Tot nut van ’t algemeen

“Tot nut van ’t algemeen” gaat over de weigering van een door de maatschappij afgeschreven man om stil en nutteloos dood te gaan.
De auteur bepleit het recht van ieder mens zelf te bepalen wanneer hij afgeschreven is. Hoofdpersoon is een gepensioneerde man die niet doelloos op zijn stoel wil blijven zitten maar iemand die probeert nog iets van het leven te maken. Met materiaal dat hij zelf bij elkaar scharrelt, gaat hij een toren bouwen in zijn tuin.Hij ontsiert daarmee het dorp volgens zijn zoon, die politicus is, maar krijgt de steun van zijn hippe kleindochter.
Zijn vrouw en zijn zoon proberen hem van zijn plannen af te brengen. Zij trachten hem over te halen naar een bejaardentehuis te gaan.Daar zal hij immers goed verzorgd worden en hoeft hij zich geen problemen te maken over zijn laatste levensjaren. Bovendien zullen ze daar wel verhinderen dat hij zotte kuren zal uithalen die het hele dorp op stelten zetten.
Hij zet echter door, vooral als hij beseft dat het zijn zoon slechts te doen is om een verkaveling te redden die veel geld zal opleveren en die door de toren zal worden ontsierd.

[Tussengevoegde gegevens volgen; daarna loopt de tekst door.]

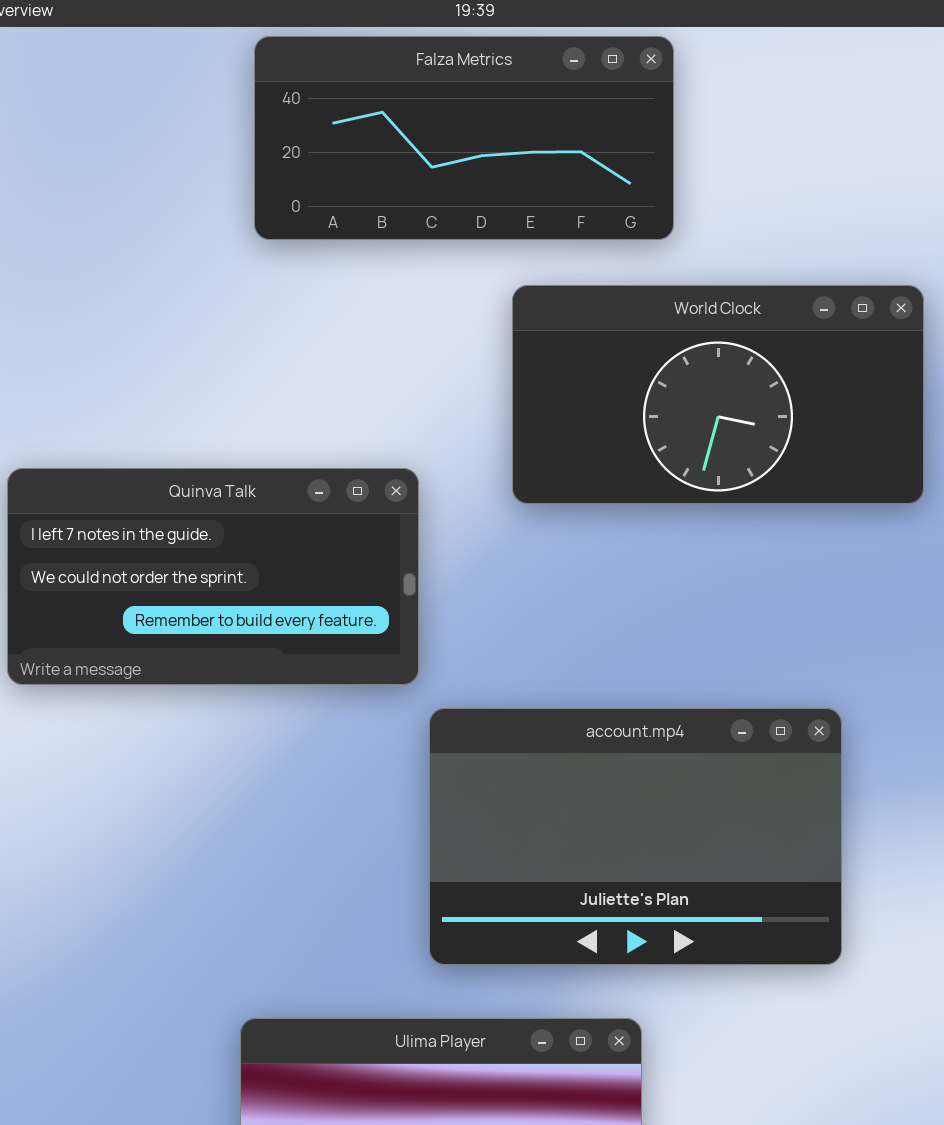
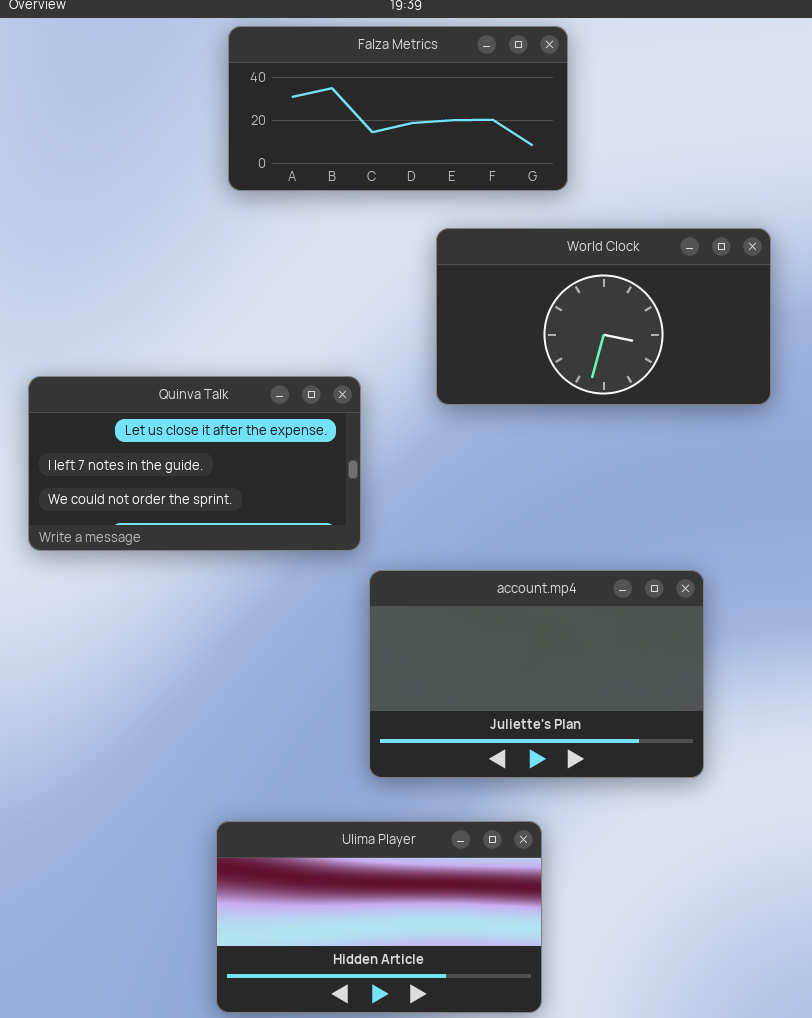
Quinva Talk: [7,468,419,685] -> [28,376,361,551], scrolled up 1 row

Dit schijnbaar alledaagse tafereel over een familie met een “gekke” vader krijgt een dramatisch einde als de zoon de duimschroeven aandraait in de vorm van politie en burgemeester. Maar als de oude man tenslotte toch gelijk krijgt, is het te laat.Hij is een gebroken man, rijp voor het bejaardentehuis.